Date: January 18, 2008
Section(s): Local News

The Brunswick News

The state budget proposed by Gov. Sonny Perdue is brimming with dollars for Jekyll Island but offers no relief for Glynn County's growing court caseload.

For Jekyll, Perdue is seeking $25 million for infrastructure and road improvements in his $21.4 billion fiscal year 2009 budget. For the five-county Brunswick Judicial Circuit, which includes Glynn and Camden counties, the budget offers nothing additional.

Ben Porter, chair of the board of the Jekyll Island Authority, said Perdue's recommendation of $25 million is a tremendous boost for the authority's revitalization plans and development.

"The bonds will be used to fund design and construction of public infrastructure improvements on Jekyll Island, critical elements in the revitalization of the island," Porter said.

"We appreciate the governor's strong vote of confidence in the authority's plans to improve and enhance the 'Jekyll experience' for all Georgians."

For the Brunswick Judicial Circuit, Perdue's budget is a disappointment, but not a shock, District Attorney Stephen Kelley said Thursday.

The budget includes funding for additional judges in three judicial circuits - Cordele, Enotah and Gwinnett - but not Brunswick. In addition to Glynn and Camden counties, the circuit includes Wayne, Appling and Jeff Davis counties.

"It's not devastating because I knew it was a long shot that we would get a judge," said Kelley. "If we had been in the top three I would have had my hopes up."

The Georgia Judicial Council had ranked the Brunswick Circuit fifth in need of a new judge.

The governor submitted his budget proposal to lawmakers Wednesday after his State of the State message.

Kelley said a fifth judgeship would have helped his office manage its caseload of 3,000 cases because the state would have also assigned a new assistant district attorney and assistant public defender to the circuit. He said adding one more assistant district attorney to the 15 he already has would help with the deluge of circuit-wide felony cases this year.

There were 19 homicides in Glynn County in 2007.

There still may be some hope. Rep. Roger Lane, R-Darien, said the proposal is not final and the recommendation from the Judicial Council of Georgia is not binding.

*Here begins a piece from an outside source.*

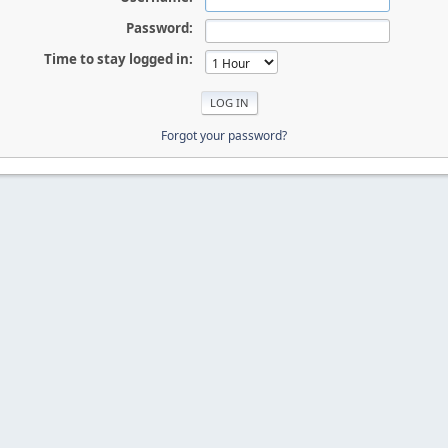
Password:
Time to stay logged in:
Forgot your password?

He said the legislature could be convinced to move Brunswick up on the council's list while the General Assembly is in session.

"Brunswick has several unique situations which we will argue should be considered next week during budget hearings," said Lane, who serves on the House Judiciary Committee.

These include the circuit's Drug Court, headed by Superior Court Judge Amanda Williams, and the lack of a State Court in Camden County. Cases from Camden that would normally be tried in State Court must go before Superior Court judges in the Brunswick Circuit.

"I will absolutely be fighting adamantly (for a judgeship) because our caseload is beyond the need for a fifth judge," said Lane.

Kelley doesn't think the prospect looks very promising.

"The way the state goes about apportioning judicial resources doesn't make sense anymore," he said. "They only look at caseloads, but not at things like population demographics, crime stats and things of that nature. I don't think the state legislators get a true picture of what the needs really are statewide.

"The whole system needs to be looked at."